I think this is an incredibly recalibrating thought. Having recently felt the urge to say, “I don’t deserve to be treated this way,” this Lenten recalibration pulled me back from the edge of self-righteousness. It reminded me that I was experiencing exactly what sin offers to this world. And yet, having this awareness, navigating the contentious situation was a bit easier. Indeed, contentious scenarios unfold far differently when you can readily confess to being partly responsible for all contention in general.

That leads me to something else. The sinner that I am, and living in this sinful world, I’ll always find reasons to complain about the misery. By the way, and as I began, I’m not saying we should just ignore the travesties sin imposes. These things almost certainly require our attention. What I am saying, or better yet, asking is: How are things different for me now that I know the only One who could save me stepped up and did so?

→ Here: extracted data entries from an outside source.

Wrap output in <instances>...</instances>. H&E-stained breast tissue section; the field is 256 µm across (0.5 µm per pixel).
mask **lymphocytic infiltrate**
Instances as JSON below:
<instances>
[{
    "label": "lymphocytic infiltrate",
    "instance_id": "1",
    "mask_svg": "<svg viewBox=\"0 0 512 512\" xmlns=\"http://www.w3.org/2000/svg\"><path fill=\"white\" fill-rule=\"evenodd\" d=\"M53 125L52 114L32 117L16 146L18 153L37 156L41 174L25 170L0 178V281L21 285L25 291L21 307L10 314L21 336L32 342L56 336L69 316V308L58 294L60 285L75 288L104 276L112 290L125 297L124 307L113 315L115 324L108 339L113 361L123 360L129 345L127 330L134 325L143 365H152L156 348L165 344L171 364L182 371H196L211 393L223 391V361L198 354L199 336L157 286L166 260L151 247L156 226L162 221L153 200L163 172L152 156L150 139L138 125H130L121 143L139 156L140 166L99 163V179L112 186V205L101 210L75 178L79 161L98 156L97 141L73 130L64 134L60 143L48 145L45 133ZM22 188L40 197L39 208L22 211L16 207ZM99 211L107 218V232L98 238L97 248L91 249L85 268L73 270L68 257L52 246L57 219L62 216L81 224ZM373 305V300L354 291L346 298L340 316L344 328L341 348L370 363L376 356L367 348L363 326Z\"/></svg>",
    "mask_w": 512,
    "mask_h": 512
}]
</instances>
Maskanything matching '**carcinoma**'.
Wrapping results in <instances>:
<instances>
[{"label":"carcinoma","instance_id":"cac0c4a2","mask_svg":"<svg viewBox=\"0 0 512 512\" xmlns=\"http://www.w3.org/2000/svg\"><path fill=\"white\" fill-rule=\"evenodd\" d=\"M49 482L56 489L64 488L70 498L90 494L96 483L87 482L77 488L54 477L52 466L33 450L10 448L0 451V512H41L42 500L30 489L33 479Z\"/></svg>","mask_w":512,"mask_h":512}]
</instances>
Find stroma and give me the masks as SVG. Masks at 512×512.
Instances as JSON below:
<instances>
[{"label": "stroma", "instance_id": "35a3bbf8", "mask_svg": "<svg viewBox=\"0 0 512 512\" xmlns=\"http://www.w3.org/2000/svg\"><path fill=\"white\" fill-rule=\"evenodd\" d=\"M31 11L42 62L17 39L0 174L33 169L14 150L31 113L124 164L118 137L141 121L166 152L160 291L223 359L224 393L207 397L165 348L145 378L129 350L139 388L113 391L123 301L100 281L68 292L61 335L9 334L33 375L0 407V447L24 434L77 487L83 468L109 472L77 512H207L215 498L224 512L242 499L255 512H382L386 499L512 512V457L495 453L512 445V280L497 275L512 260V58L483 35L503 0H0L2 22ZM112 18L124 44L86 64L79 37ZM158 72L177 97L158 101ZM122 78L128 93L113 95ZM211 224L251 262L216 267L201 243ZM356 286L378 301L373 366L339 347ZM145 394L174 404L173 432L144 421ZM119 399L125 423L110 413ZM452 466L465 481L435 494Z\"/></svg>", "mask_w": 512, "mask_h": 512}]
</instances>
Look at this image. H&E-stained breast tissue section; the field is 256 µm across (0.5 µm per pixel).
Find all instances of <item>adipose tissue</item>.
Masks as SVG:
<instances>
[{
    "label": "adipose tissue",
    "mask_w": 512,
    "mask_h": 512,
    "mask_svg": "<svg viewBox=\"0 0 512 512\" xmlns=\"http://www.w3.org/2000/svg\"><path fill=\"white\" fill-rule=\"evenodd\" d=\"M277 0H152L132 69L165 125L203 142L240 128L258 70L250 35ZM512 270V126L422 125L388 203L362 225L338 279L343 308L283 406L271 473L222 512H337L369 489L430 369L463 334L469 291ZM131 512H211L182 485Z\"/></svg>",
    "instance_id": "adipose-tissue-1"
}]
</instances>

The power of sin has been overthrown. I have been rescued. Jesus did it. Knowing this, the messes I find myself in are no longer occasions for complaining. Instead, they are opportunities to understand just how terrible sin is, acknowledge what my role in the terribleness might be, and observe the Lord’s crucifixion through tears of joy. Golgotha becomes less a reminder of what I deserve and more the ultimate emblem of hope in every sadness.

Even better, this hope is empowering. It moves its bearer beyond complaining. It strengthens for getting right to work making changes in a world that needs what Christians bring to the table. For every minute I spend complaining about how bad everything is, I lose a valuable minute meant for trusting Christ and, in faith, doing what I can to make things better.